Monitor Azure Cosmos DB data by using diagnostic settings in Azure

Diagnostic settings in Azure are used to collect resource logs. Azure resource Logs are emitted by a resource and provide rich, frequent data about the operation of that resource. These logs are captured per request and they are also referred as "data plane logs". Some examples of the data plane operations include delete, insert, and readFeed. The content of these logs varies by resource type.

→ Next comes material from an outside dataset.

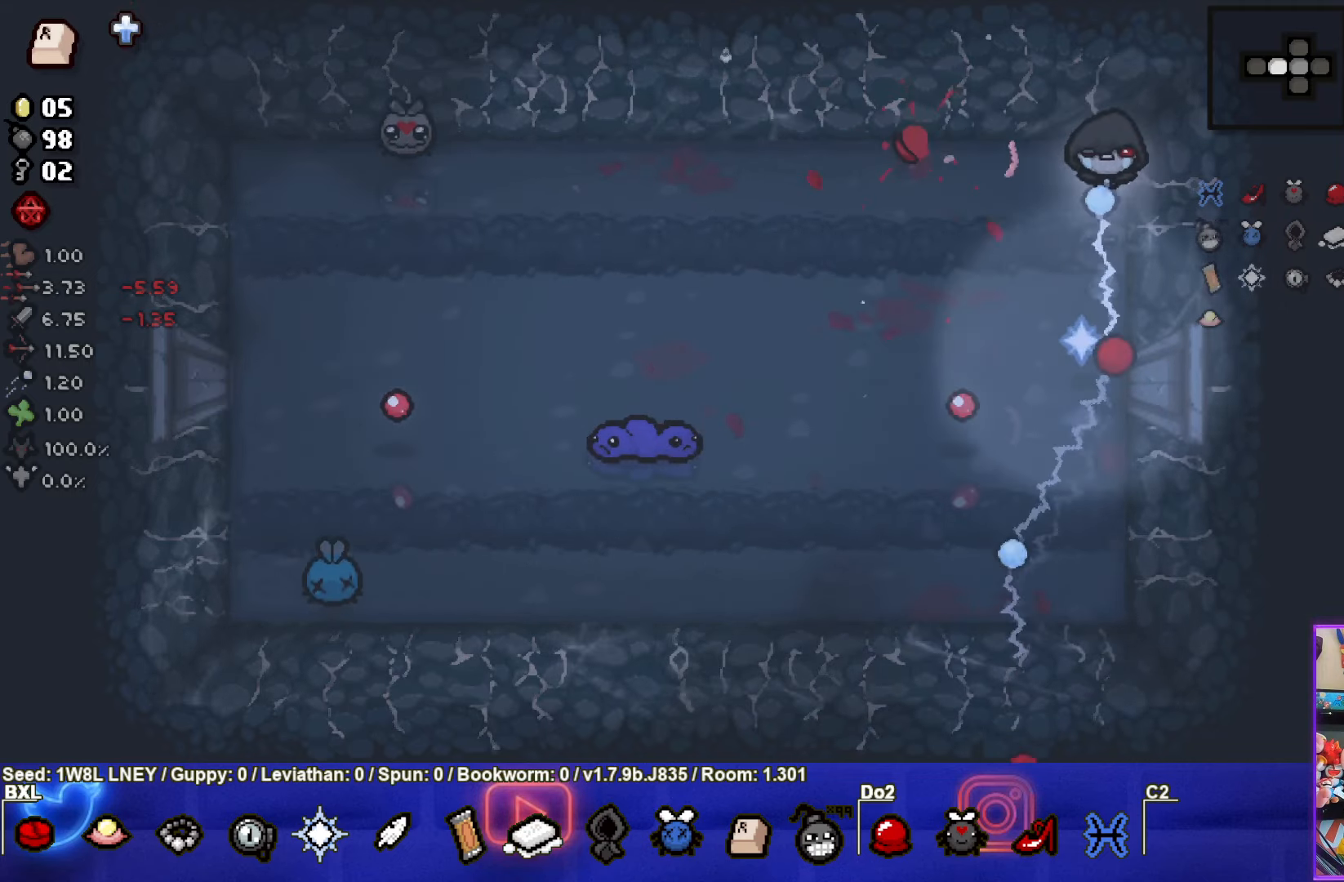
{"buttons": ["SQUARE"], "left_stick": "down", "events": [[267, "left_stick", "center"], [350, "left_stick", "down"]]}
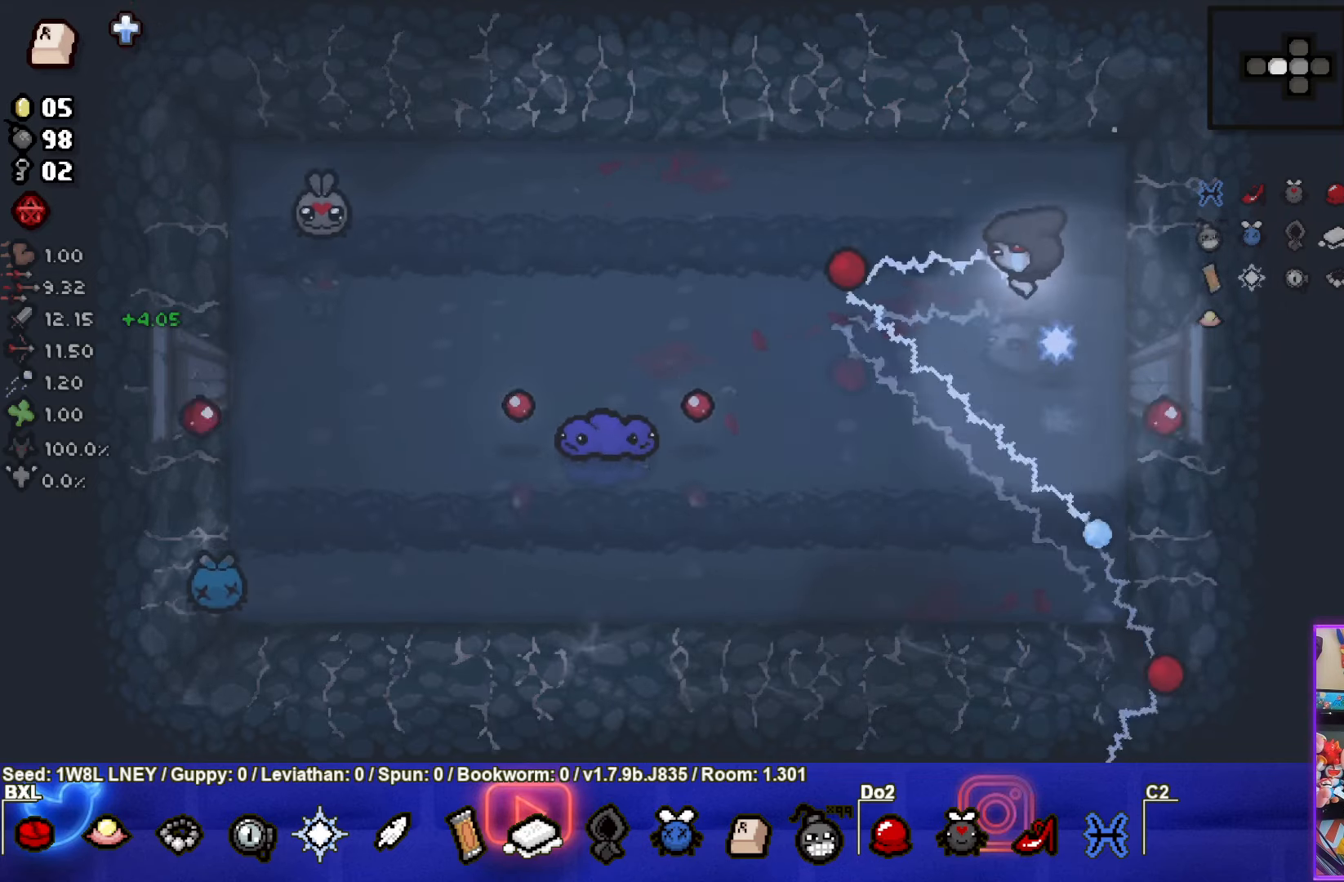
{"buttons": [], "left_stick": "up", "events": [[100, "left_stick", "right"], [184, "SQUARE", "up"], [250, "SQUARE", "down"], [317, "left_stick", "up"], [434, "SQUARE", "up"]]}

Platform metrics and the Activity logs are collected automatically, whereas you must create a diagnostic setting to collect resource logs or forward them outside of Azure Monitor. You can turn on diagnostic setting for Azure Cosmos accounts by using the following steps:

  1. Sign into the Azure portal.

  2. Navigate to your Azure Cosmos account. Open the Diagnostic settings pane, and then select Add diagnostic setting option.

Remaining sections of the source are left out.